WORK INSTRUCTION:
Whichever lines of the entries hold the word "hand" should be identified and copied.

Segment Start: SOURCE INFORMATION

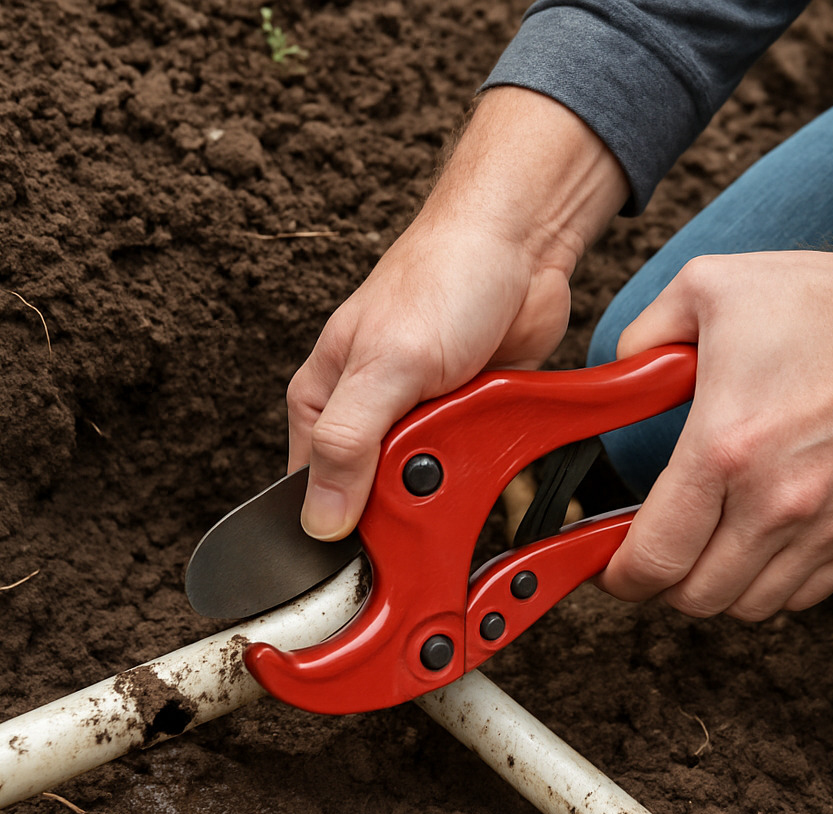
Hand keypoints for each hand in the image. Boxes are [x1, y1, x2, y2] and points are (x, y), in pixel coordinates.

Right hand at [289, 88, 627, 540]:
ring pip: (429, 495)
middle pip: (374, 505)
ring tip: (466, 446)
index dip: (339, 530)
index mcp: (321, 403)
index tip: (372, 549)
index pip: (310, 496)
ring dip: (453, 486)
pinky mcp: (466, 428)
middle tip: (432, 480)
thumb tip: (319, 520)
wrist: (522, 246)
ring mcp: (418, 427)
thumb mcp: (386, 364)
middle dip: (407, 505)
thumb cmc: (444, 278)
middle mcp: (364, 420)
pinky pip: (473, 476)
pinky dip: (488, 473)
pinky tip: (496, 455)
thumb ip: (347, 442)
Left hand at [598, 208, 832, 618]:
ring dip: (722, 587)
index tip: (614, 563)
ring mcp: (827, 527)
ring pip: (750, 607)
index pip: (652, 558)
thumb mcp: (711, 288)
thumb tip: (619, 374)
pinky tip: (769, 540)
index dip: (620, 573)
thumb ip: (644, 337)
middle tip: (664, 549)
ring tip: (715, 544)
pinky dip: (778, 583)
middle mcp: (775, 502)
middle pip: (695, 599)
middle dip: (666, 583)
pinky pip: (806, 596)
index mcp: (723, 449)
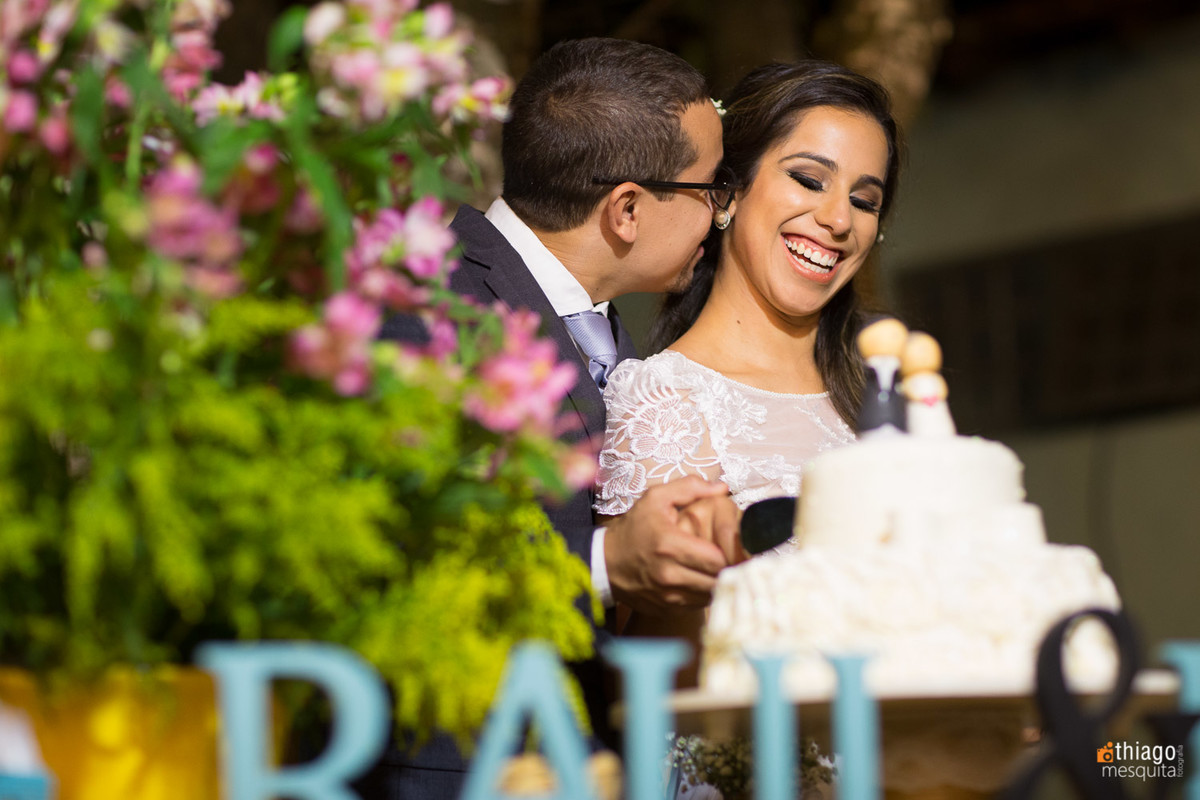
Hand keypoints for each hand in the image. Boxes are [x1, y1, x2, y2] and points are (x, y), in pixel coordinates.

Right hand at [603, 476, 735, 614]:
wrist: (605, 562)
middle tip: (730, 556)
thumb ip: (689, 488)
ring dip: (716, 582)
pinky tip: (699, 578)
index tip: (731, 544)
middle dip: (727, 568)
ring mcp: (667, 596)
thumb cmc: (633, 528)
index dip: (730, 552)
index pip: (717, 558)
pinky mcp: (665, 609)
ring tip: (715, 567)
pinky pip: (697, 605)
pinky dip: (702, 593)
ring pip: (710, 595)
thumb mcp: (655, 499)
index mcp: (670, 545)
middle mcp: (669, 574)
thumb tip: (722, 488)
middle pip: (717, 579)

Segment End: SOURCE INFORMATION

SOLUTION TO THIS TASK:
Hand keypoints for each hand in the image. Boxes are [x1, y1, x2, y2] and points are (x, y), in pixel coordinates.
Right hand at [289, 88, 627, 540]:
Left hand at [598, 208, 832, 618]:
Hand keypoints for each hand in the image. Boxes are [x1, y1, x2, y2] and points are (x, y), in pixel coordinates.
Right hand at [603, 476, 735, 614]:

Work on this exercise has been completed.